It's the stench of more than 16,000 presidential lies. It's the stink of an attorney general who is willing to break and twist the law to protect and defend Republican criminals. It is the disgusting smell of a secretary of state who has lied, thrown his own employees under the bus of corruption and covered up the criminal behavior of Trump. It is the putrid odor of Steven Miller's bigotry that pushes policies that oppress Americans and refugees of color.
It's the fetid foulness of a criminal conspiracy at the highest level of the Trump administration to withhold military assistance to an ally at war with Russia in order to extort an investigation of an American political opponent. It's the noxious miasma of a massive cover-up by the entire Republican Party. It's the reeking mephitis of cowardice emanating from Republican senators who are terrified of a hostile tweet.
It's the rotting smell of America's destruction at the hands of ignorant Republicans.
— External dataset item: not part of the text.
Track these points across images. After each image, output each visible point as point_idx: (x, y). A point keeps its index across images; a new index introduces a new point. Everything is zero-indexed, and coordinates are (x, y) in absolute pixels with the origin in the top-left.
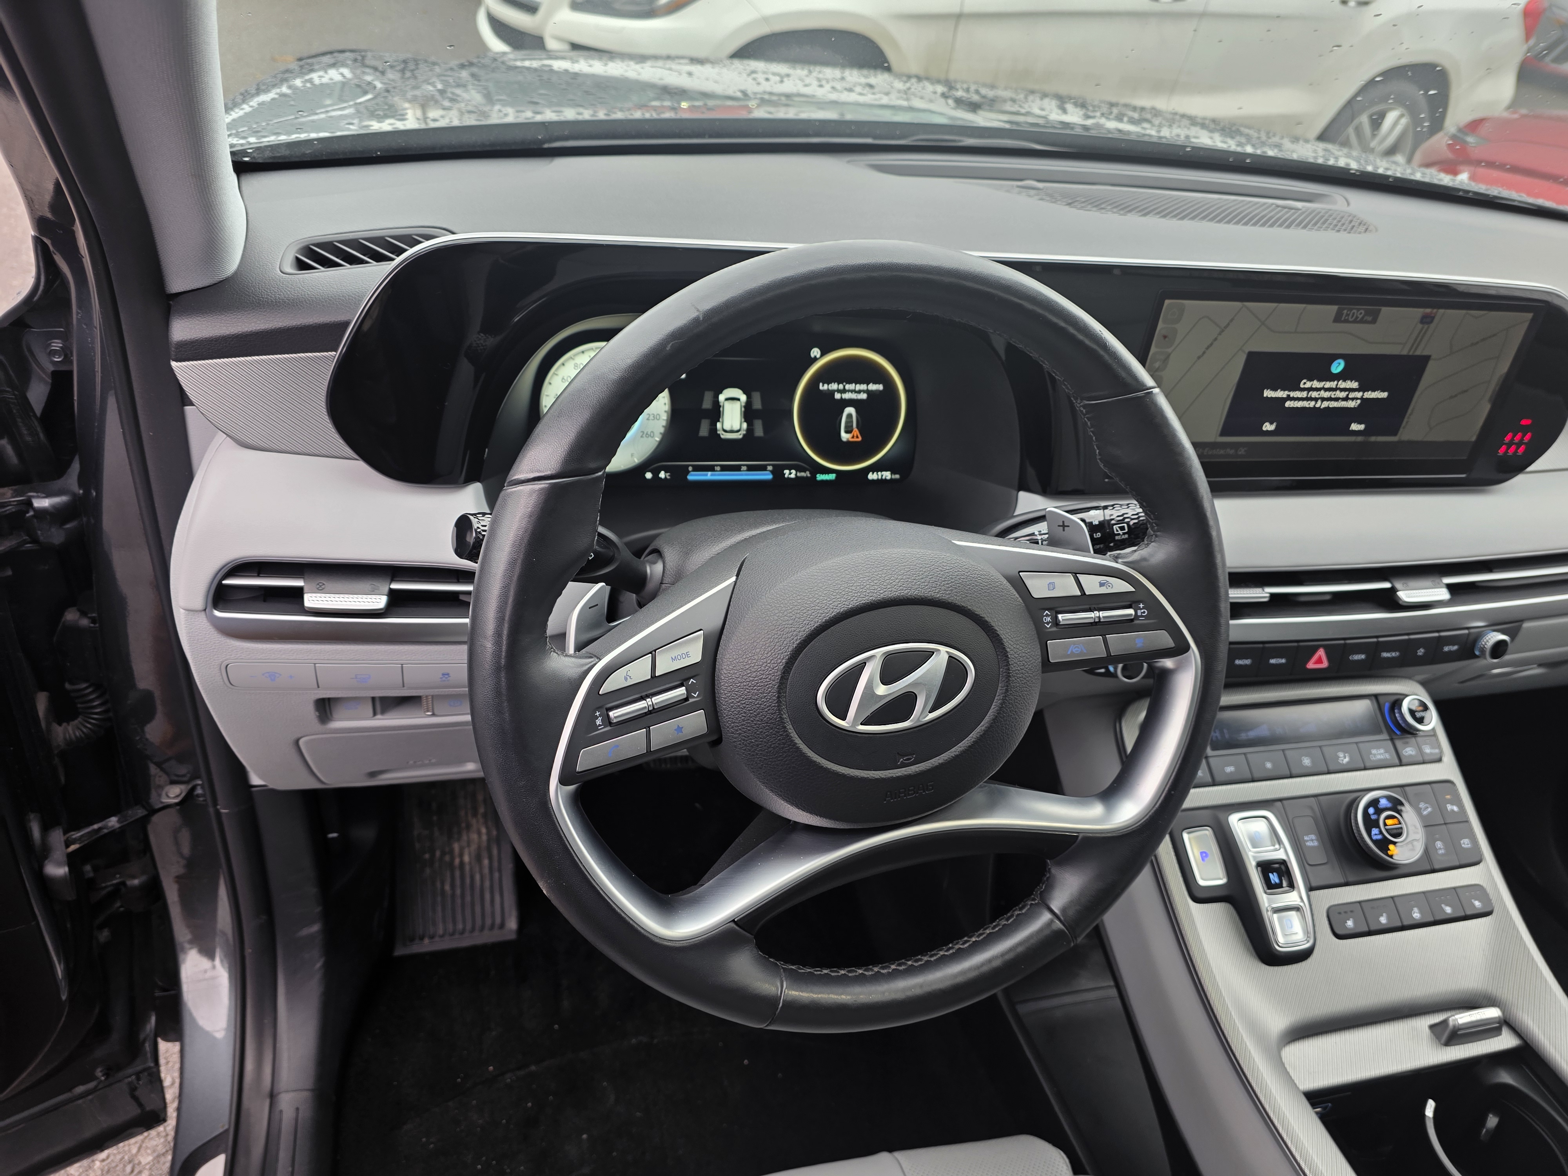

It's the acrid reek of Trump and Moscow Mitch burning our Constitution. It is the rancid stench of a dying nation.
Lamar's transition from lion to mouse
Sen. Lamar Alexander started his political life as a lion. He agreed to be sworn in as governor of Tennessee three days early to prevent a shady former governor from throwing open the state prison gates by pardoning a substantial number of prisoners.
By his vote in the impeachment trial of Trump not to call witnesses, he exits his political life as a mousy Trumpian hack. His rationale for his vote was that the House managers had proved their case. But the removal of Trump from office is up to the people by the upcoming election. The people will become the jury.
In essence he has abdicated his responsibilities as an elected representative of the people, in this republic, to the people, as in a pure democracy. In a republic, the people elect representatives to make the decisions for them, rightly or wrongly.
Well, if the people are to be the jury, should they not see and hear all the evidence? The evidence should include all witnesses, to be examined and cross-examined.
Good luck in retirement, mousy Lamar. Perhaps you could land a job as a concierge at one of Trump's hotels.
Alexander forgot his duty to Tennessee
Forty-one years ago, Democratic leaders in Tennessee saw a Democratic governor misusing the power of his office and remedied the situation by swearing in the newly elected Republican governor, Lamar Alexander, early.
Lamar has proudly said he was ready to do his duty for the good of the state. These events have served as a proud chapter in Tennessee history as elected officials of both parties took actions for the public good over partisan demands.
After years in the U.S. Senate, Lamar must now view Ray Blanton's petty crimes as only "inappropriate." If they name a public building for Sen. Alexander, it might be known as Hypocrite Hall.